To walk in company, join an organised two-hour tour by Paris Walks (00 33 1 48 09 21 40, www.paris-walks.com); €10 (£7) .


Explore the superb passages in the financial district. They are full of small, intriguing shops specialising in everything from art to underwear. A Métro ride to Grands Boulevards or Bourse places you close to the film-set Passage des Panoramas. Head south from here to view the mosaics and reliefs in the Galerie Vivienne. Just east is Passage Choiseul, where Papeterie Lavrut sells art materials and postcards.


Stay in Passage Choiseul. Eavesdrop on the other customers at Best Saveurs (00 33 1 40 15 90 22) at number 66. To touch base with home, at Planet Delices (almost opposite) log on to the web if your laptop is Wi-Fi capable.


Mona Lisa: miserable? Never. The Louvre is full of artworks to inspire the solo traveller. To confirm your suspicion of crowds, seek out Theodore Gericault's Raft of Medusa (in room 77 on the first floor of the Denon wing), which depicts shipwreck survivors jostling for space on a small raft. Another work that celebrates solitude is Pierrot (also known as Gilles) by the Flemish painter Jean-Antoine Watteau, in room 36 on the second floor of the Sully wing. View the harlequin figure and consider the nobility of being single.

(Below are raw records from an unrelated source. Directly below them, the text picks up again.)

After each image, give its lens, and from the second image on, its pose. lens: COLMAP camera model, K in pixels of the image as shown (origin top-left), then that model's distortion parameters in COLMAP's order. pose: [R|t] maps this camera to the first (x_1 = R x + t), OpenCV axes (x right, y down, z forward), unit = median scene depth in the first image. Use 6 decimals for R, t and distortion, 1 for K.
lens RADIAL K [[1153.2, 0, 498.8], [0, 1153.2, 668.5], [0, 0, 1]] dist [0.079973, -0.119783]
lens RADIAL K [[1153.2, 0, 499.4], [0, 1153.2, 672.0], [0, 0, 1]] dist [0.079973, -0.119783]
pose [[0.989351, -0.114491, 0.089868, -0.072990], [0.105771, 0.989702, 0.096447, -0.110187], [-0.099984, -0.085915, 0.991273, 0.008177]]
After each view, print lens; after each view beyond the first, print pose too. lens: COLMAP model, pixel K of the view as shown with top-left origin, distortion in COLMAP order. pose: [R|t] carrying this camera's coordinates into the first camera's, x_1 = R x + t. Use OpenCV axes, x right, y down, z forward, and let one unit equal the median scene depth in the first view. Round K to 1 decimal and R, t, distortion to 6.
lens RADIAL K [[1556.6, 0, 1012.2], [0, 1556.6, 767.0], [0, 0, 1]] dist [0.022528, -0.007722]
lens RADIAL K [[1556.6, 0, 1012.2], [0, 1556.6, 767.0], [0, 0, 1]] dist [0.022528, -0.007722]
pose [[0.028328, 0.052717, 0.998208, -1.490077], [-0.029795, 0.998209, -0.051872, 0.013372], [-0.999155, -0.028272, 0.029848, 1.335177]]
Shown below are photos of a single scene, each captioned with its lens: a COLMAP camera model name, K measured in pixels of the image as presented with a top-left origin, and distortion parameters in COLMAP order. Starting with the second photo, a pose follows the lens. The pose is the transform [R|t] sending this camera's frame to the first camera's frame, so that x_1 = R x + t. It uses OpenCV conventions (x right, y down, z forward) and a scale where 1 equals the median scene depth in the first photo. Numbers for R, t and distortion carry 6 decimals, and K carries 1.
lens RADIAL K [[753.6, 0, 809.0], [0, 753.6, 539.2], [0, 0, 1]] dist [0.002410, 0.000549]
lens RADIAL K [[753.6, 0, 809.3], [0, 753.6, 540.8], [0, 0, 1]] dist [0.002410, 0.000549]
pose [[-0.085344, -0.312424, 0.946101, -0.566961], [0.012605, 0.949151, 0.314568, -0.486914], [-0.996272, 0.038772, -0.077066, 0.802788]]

It opens 9am-9.45pm on Monday and Wednesday, 9am-6pm Thurs-Sun; closed Tuesday. Admission is €8.50 (£5.80); free on the first Sunday of the month.


Une orgasme? That'll be €3.50 (£2.50) during the happy hour (4-7pm) at Cuba Compagnie, a trendy but friendly bar on the corner of rue du Chemin Vert and boulevard Beaumarchais. The cocktail contains vodka and grenadine. Or wear your heart on your sleeve by ordering a Desperados (beer laced with tequila) at the Café Crème on the Rue de Birague.


Pick somewhere small and friendly. Close to the Louvre, seek out the brasserie-restaurant Café de l'Epoque at the corner of rue de Bouloi and rue Croix des Petit Champs (00 33 1 42 52 36 00), for andouillette or steak and excellent wines. For a cheerful vegetarian option, try Piccolo Teatro on rue des Ecouffes (00 33 1 42 72 17 79).


Seek the company of a couple of saints, namely the first-century martyrs St Gervais and St Protais. The church named in their honour, facing Place St Gervais, has exquisitely carved misericords - and lots of 20th-century stained-glass, including a window on the south side that is a memorial to those who died on Good Friday 1918, when a shell from a long-range German shell hit the church and killed around 100 worshippers.


Find the shiny, modern Opéra Bastille. Walk beside it, along rue de Lyon, and look to the left to see a wall that marks the end of the old railway arches. Climb the stairs and you find yourself on the Promenade Plantée, a linear park. Glide for 20 minutes or so through the elevated gardens. Then descend, turn right and walk back along the Viaduc des Arts, a series of cafes and galleries that have filled the arches.


At the Café Viaduc, on the corner of rue Abel, the Sunday Jazz Brunch, from noon, costs €23 (£17), musique compris.

Alternatively, head for the Canal St-Martin, the elegant waterway that runs along the east side of the city centre. Where the canal meets rue des Recollets, Antoine et Lili is a relaxed café with Middle Eastern influences in both the cuisine (wraps, humous, juices) and the furnishings: low benches with bright cushions that clash cheerfully with the pink and red walls. Four other options are within 30 seconds' walk: Nashwa, La 25e Image (a café-gallery), Le Sportsman and L'Atmosphere.


An excellent way to see the city is to join one of the regulare tours offered by Paris à vélo c'est sympa!, at 22 rue Alphonse Baudin (00 33 1 48 87 60 01, www.parisvelosympa.com) - a two-hour guided ride costs €30 (£22). The Sunday afternoon jaunt is recommended because of the lack of traffic, but there is also an organised ride on Saturday morning. Book in advance.


Solo visitors to Paris get a more profound view of the city. Plumb the depths at Paris Historique, the organisation dedicated to preserving the capital's architectural heritage. Its headquarters at 44 rue Miron (00 33 1 48 87 74 31, www.paris-historique.org) occupy the ancient maison d'Ourscamp, which you can visit free of charge 11am-6pm daily except Sunday, when it opens 2pm-7pm. Don't miss the 13th-century cellar.